Texte de Daniel Grappin, dit à la cérémonie d’obsèques
Guy,
Les amis ne frappent pas à notre porte.
Ou alors, par courtoisie, par discrétion : mais notre porte leur est ouverte, ils le savent. Et la porte s’ouvre sur un « petit rien », un verre de vin d’Espagne, un film que l’un a vu et l’autre pas, un livre partagé, ou, au contraire, s’ouvre grand sur le monde, si vaste, que l’on essaie d’embrasser à coups de références politiques et de théories échafaudées. La porte, notre porte, puisque ce fut, presque tout au long de ce demi-siècle d’amitié, celle d’Anne autant que la mienne, s’ouvre en 1978, à Villefontaine, au collège Aragon où je viens d’être nommé. J’y retrouve Bernadette, croisée dans une vie antérieure, faite de réunions politiques sur le campus, et j’y fais la connaissance de Guy… et de Matthieu ! Nous ne le savons pas, ni les uns ni les autres, mais nous nous engageons sur un long chemin d’amitié qui va réunir nos deux couples.
Je pourrais égrener les années, comme on feuillette des pages, depuis cette scène que je perçois comme originelle – une discussion, un soir d’automne où je suis resté dormir chez Guy et Bernadette, sur le régime de l’apartheid en Afrique du Sud et le comité Steve Biko, du nom d!un activiste de l!ANC assassiné en prison quelques mois auparavant,
comité auquel Guy participe –, jusqu’à ces dernières manifestations contre cet impôt sur la vie qu’est la « réforme des retraites » – cette ultime photo de Guy, radieux, posant avec Matthieu et Ismaël dans les rues de Grenoble.

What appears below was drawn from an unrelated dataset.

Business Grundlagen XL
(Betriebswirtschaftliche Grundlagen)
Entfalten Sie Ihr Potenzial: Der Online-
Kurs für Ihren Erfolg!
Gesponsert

Une succession d’événements ne fait pas une vie, pas davantage que le fait de les avoir partagés ne construit une amitié… Il faut autre chose, d’une autre nature, une chose dont la source reste un mystère et qui naît dans le creuset des âmes…
Et ce qui naît et se déploie chez Guy, c’est ce regard singulier qu’il porte sur le Monde et sur la Vie : Guy n’était pas « engagé » au sens où on l’entend habituellement, mais c’était quelqu’un qui s’engageait, avec sincérité, avec curiosité, parfois avec délectation et gourmandise, pour tout dire, avec joie.
Cette joie, c’est cela qui lui permet d’embrasser le Monde et la Vie : les grandes causes, de celles qui font battre le pavé, le désir d’être enseignant comme on est passeur, la compréhension de l’importance des médias et de l’audiovisuel, la peinture et le théâtre (il y a quelques années, un jour on apprend : « Tiens, Guy fait du théâtre ! »), l’atelier d’écriture, les voyages, le désir d’être, en fin de repas, passeur de mémoire – encore et
toujours ! – bien plus que l’ancien-qui-évoque-ses-souvenirs, la joie de célébrer, à Avers, les trois naissances d’Emma, de Julia et de Lilia, les chansons de Treinet… Embrasser la Vie, non par boulimie, mais parce que tout contribue à faire sens et que chaque instant est toujours une découverte, comme cette première rencontre avec Marie Dominique, où la confiance réciproque s’installe avec évidence, sur le chemin au bout du village d’Avers…
Et parce qu’il y a un moment où l’on sent que l’on s’approche de l’autre rive, doucement – mais la barque file sur son erre, que pourrait-on y changer ? – revenir sur tout ce qui, justement, a fait sens.
La genèse du récit que Guy a entrepris de sa vie a été pour moi un cadeau immense, intense et rare : cadeau que cette confiance qu’il me témoignait pour que je relise ses brouillons, et, très modestement, lui suggère quelques modifications ; cadeau aussi parce que, au fil du Passé recomposé, tout une vie se dépliait sous mes yeux tandis que je ne savais vivre, alors, parce que la mort venait de surgir avec la plus extrême des violences, que des éclats de souvenirs brisés.
A parcourir la vie de Guy, en remontant le cours de cette rivière de joie, peut-être tout nous ramène-t-il au tout début, à l’impasse des Clairettes :
Une cloche au son aigrelet carillonne de l’autre côté du mur et aussitôt un pas de course alerte et léger s’approche. Bruit de serrure, la lourde porte s’ouvre.
– Bonsoir pépère.
– Bonsoir mon petit, ferme bien la porte !
Sans doute l’enfant de cinq ans que tu étais, Guy, a-t-il bien fermé la porte… Mais la porte de l’amitié, qu’elle reste ouverte : celles et ceux que l’on a aimés, tu le sais, la franchissent continuellement pour pouvoir murmurer dans le creux de l’âme des vivants.
Merci Guy, d’être la personne que tu es, avec générosité.
Et que ton chuchotement, à présent, nous soit doux et léger.